So after three months of saying every two weeks that I’m about to get burnt out on Japanese, I made it to the Painful levels.
As you can see, I pretty much stuck with it on a daily basis, except for two days in the vicinity of the free levels. I’m also speeding up instead of slowing down, probably to do with realizing that drinking while going through reviews and lessons is a sure way to fuck up my memory.
I also finally figured out when my reviews actually appear, and how the whole thing works, basically just before I hit level 9.
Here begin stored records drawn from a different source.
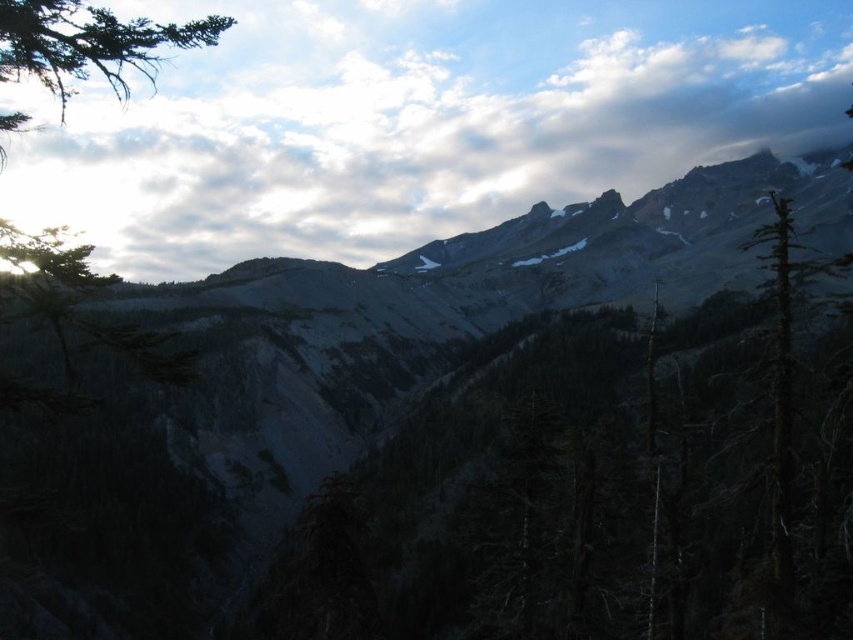
Which of these two, green textured pine branch at upper left or dark green textured tree at right, stands shorter?

Standing shorter between the two is dark green textured tree at right.

Is the position of green textured pine branch at upper left less distant than that of dark green textured tree at right?

That is True.

Which is in front, point (148, 28) or point (772, 468)?

Point (772, 468) is more forward.

Find the location of a particular element. The image size is (853, 640). green textured pine branch at upper left is located at coordinates pos(90,44).

Is white fluffy cloud at upper center shorter than dark green textured tree at right?

In fact, white fluffy cloud at upper center may be taller than dark green textured tree at right.

Can you confirm if white fluffy cloud at upper center is positioned above dark green textured tree at right?

Yes.

Identify the location of white fluffy cloud at upper center. (415, 122).

You are a GUI agent. You are given a task and a screenshot of the screen. Output one action in this format:
    pyautogui.click(x=<x>, y=<y>)
    Task: Click on the white fluffy cloud at upper center
    Image resolution: width=853 pixels, height=640 pixels.
    Given the screenshot: What is the action you would take?
    pyautogui.click(x=415, y=122)

Does white fluffy cloud at upper center have a lesser height compared to green textured pine branch at upper left?

Yes, white fluffy cloud at upper center is shorter than green textured pine branch at upper left.

Can you confirm if white fluffy cloud at upper center is positioned to the left of green textured pine branch at upper left?

No, white fluffy cloud at upper center is not to the left of green textured pine branch at upper left.

The width and height of the screenshot is (853, 640). Describe the element at coordinates (415, 122) in the screenshot. I see `white fluffy cloud at upper center` at that location.

Find the location of a particular element. Image resolution: width=853 pixels, height=640 pixels. white fluffy cloud at upper center is located at coordinates (415, 122).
Essentially my method right now is this:
- Reach level, do all lessons for previous level vocabulary, and just enough to get all the radicals down, pretty much within the hour of reaching the level.
- Do the next review 4 or 8 hours later (depending on when I go to sleep), then the reviews after that right on time again for the radicals.
- In the meantime, I’m doing lessons for the new kanji every now and then, this way I keep a manageable amount of new lessons at a time, which will translate later for vocabulary as well. Given that you essentially can only level up after you unlocked and filled up the kanji featuring the new radicals, this doesn’t actually increase your time on the level.
- As soon as all radicals are learnt (3d11h in I think), just learn all of the new kanji, and repeat the same process (ASAP reviews) as for the radicals. Delay new vocabulary in small batches throughout like I did with kanji.
- Try to level up as soon as the hour hits for the final reviews, and back to step 1 within the same hour.
My accuracy isn’t great, but I’m glad I’m staying over 95%. Hopefully with my new realizations of what to do and what not to do the rate should improve over time.
Hopefully, with a bit of luck I’ll be able to keep this up and hit my goal of level 27 before 2021 (all JLPT 5 and JLPT 4 kanji).
Hopefully this post wasn’t too @cringe, but it felt kinda obligatory.